■ Assigned task ■
Reproduce the records below exactly, but only between the lines holding "is an immunohistochemistry" and "staining of unremarkable", inclusive.

Segment Open

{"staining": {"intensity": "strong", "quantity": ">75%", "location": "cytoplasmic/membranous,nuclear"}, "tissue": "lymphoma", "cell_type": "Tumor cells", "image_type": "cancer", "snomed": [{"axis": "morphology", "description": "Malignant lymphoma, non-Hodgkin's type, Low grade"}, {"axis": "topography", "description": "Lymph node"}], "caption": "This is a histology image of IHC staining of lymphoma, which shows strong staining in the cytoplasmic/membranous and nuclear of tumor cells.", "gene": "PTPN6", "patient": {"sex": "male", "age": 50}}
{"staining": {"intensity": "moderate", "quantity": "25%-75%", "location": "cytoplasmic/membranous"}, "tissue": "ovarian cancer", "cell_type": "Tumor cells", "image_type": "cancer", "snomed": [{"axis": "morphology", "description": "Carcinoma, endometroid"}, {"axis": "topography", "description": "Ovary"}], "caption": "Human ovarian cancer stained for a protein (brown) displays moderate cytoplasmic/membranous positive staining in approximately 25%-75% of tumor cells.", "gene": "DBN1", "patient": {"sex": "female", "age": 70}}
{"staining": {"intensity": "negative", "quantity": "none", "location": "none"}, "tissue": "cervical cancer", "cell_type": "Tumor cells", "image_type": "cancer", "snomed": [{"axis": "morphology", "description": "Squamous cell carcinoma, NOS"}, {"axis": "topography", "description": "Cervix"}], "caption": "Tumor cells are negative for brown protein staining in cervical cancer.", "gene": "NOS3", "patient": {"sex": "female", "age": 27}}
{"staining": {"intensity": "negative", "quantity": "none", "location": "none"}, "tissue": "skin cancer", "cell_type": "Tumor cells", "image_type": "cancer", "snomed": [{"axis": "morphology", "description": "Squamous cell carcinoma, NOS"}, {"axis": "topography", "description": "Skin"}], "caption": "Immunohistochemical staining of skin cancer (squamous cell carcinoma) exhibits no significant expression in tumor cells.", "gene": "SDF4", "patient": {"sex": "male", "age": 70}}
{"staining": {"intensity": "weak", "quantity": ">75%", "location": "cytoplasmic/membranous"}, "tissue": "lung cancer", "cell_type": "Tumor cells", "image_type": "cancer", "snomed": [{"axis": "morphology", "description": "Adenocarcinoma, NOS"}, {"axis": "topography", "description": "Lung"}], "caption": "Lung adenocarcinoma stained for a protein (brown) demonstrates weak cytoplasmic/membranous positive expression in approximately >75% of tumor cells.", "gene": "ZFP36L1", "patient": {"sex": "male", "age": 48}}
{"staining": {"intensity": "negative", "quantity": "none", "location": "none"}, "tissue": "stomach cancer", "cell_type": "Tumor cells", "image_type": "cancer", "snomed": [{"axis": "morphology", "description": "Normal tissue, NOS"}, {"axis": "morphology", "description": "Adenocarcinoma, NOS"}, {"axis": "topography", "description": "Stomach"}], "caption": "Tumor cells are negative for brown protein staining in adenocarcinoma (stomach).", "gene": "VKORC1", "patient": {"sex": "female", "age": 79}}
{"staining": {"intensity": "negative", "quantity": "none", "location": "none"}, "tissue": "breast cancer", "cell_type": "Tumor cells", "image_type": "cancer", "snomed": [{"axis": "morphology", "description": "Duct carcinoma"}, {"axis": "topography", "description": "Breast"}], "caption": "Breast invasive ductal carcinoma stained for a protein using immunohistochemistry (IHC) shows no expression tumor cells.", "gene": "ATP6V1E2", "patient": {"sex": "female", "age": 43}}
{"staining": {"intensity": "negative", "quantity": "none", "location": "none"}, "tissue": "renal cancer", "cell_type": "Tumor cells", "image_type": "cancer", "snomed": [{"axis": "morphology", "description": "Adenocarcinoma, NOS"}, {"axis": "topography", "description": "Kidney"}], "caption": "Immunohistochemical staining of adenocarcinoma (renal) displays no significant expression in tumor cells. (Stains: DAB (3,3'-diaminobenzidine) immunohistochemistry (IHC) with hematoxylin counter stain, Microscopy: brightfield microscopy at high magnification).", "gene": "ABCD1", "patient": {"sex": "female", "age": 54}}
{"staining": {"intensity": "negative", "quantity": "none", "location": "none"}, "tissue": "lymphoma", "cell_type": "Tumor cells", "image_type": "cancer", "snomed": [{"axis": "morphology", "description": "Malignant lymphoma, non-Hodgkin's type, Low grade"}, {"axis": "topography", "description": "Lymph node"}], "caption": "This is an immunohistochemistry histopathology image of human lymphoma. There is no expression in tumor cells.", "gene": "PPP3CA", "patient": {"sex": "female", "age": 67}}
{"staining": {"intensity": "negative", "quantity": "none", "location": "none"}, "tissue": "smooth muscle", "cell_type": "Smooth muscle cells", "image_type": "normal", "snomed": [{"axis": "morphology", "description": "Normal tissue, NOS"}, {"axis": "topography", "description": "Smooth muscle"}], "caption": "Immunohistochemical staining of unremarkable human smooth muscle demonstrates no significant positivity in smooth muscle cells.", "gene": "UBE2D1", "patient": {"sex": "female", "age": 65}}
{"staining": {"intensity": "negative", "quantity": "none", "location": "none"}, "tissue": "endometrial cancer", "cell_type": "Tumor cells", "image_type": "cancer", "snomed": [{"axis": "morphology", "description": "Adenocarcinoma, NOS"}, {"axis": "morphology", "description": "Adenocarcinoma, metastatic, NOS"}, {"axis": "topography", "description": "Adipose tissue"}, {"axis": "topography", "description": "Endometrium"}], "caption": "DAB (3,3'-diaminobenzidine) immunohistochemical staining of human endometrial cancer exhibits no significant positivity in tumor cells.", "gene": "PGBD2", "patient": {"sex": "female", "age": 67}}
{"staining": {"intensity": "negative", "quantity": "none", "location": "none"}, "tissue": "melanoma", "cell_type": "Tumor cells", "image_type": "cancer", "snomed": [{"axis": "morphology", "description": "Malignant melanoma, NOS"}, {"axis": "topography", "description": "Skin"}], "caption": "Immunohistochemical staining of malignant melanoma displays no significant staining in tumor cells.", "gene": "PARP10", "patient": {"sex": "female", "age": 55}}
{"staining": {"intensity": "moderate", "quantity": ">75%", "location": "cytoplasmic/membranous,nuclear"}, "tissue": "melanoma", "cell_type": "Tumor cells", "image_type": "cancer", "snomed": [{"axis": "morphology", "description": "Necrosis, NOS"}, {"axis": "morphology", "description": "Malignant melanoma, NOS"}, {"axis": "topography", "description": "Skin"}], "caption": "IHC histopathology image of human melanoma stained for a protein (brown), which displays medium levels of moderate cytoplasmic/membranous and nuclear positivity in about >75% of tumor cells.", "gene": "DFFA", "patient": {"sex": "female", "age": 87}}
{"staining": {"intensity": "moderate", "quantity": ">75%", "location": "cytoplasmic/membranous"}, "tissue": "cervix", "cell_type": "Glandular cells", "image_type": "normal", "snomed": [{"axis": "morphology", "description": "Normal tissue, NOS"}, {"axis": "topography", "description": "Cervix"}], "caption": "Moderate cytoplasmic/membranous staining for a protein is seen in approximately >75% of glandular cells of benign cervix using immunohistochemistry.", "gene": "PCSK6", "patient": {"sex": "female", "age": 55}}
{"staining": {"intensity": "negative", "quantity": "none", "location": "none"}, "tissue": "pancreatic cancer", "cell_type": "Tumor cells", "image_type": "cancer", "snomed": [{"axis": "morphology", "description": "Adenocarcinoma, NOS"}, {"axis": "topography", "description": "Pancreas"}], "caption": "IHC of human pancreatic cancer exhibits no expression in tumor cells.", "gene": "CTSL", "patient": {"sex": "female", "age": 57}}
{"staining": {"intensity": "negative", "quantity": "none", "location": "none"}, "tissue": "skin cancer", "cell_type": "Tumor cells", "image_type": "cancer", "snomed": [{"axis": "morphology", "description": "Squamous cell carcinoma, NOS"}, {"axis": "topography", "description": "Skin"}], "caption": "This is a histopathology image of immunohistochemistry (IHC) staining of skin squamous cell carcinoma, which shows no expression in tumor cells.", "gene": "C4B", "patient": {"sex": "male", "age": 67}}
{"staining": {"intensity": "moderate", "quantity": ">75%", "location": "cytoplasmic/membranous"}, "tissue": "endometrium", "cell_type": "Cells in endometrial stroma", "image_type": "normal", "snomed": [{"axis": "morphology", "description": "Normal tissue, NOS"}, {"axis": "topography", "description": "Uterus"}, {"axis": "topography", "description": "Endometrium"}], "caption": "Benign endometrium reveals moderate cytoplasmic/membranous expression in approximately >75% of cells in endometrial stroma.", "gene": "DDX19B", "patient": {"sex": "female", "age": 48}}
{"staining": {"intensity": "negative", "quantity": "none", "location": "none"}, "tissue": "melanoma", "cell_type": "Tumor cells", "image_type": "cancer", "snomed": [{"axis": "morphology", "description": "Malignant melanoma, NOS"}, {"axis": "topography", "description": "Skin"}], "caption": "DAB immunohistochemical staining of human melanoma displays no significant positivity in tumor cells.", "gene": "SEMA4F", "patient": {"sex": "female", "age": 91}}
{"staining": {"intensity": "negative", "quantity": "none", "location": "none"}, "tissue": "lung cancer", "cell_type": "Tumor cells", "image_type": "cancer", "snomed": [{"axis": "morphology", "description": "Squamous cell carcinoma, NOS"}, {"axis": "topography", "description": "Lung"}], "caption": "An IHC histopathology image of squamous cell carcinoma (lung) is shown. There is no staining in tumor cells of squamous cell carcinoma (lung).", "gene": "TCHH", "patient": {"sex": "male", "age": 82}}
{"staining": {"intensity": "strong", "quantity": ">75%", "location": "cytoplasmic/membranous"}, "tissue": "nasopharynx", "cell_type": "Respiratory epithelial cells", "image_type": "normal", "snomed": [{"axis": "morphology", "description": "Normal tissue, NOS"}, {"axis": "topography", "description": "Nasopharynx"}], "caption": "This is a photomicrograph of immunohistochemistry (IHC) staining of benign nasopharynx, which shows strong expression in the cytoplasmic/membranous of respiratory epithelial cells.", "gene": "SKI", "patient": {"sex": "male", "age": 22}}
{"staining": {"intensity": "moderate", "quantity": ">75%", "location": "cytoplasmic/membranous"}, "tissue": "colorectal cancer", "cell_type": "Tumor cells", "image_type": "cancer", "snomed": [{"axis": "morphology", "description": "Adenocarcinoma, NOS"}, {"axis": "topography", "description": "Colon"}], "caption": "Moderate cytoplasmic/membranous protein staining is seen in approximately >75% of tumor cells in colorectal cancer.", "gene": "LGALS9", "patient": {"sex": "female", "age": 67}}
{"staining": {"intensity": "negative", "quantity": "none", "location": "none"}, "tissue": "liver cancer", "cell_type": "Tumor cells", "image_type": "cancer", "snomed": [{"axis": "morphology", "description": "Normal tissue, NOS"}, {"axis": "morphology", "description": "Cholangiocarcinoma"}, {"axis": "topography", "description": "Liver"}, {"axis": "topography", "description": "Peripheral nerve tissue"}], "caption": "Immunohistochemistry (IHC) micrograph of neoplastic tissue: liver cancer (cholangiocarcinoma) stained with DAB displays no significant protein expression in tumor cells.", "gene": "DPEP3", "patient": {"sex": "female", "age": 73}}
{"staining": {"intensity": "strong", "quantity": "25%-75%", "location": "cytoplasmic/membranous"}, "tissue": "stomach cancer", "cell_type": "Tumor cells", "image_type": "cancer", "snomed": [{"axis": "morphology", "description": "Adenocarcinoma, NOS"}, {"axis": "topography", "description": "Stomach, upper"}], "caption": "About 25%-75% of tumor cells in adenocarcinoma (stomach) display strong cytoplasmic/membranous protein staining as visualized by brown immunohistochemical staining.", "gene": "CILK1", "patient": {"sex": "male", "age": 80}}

Segment Closed

■ Problem solution ■
{"staining": {"intensity": "negative", "quantity": "none", "location": "none"}, "tissue": "lymphoma", "cell_type": "Tumor cells", "image_type": "cancer", "snomed": [{"axis": "morphology", "description": "Malignant lymphoma, non-Hodgkin's type, Low grade"}, {"axis": "topography", "description": "Lymph node"}], "caption": "This is an immunohistochemistry histopathology image of human lymphoma. There is no expression in tumor cells.", "gene": "PPP3CA", "patient": {"sex": "female", "age": 67}}
{"staining": {"intensity": "negative", "quantity": "none", "location": "none"}, "tissue": "smooth muscle", "cell_type": "Smooth muscle cells", "image_type": "normal", "snomed": [{"axis": "morphology", "description": "Normal tissue, NOS"}, {"axis": "topography", "description": "Smooth muscle"}], "caption": "Immunohistochemical staining of unremarkable human smooth muscle demonstrates no significant positivity in smooth muscle cells.", "gene": "UBE2D1", "patient": {"sex": "female", "age": 65}}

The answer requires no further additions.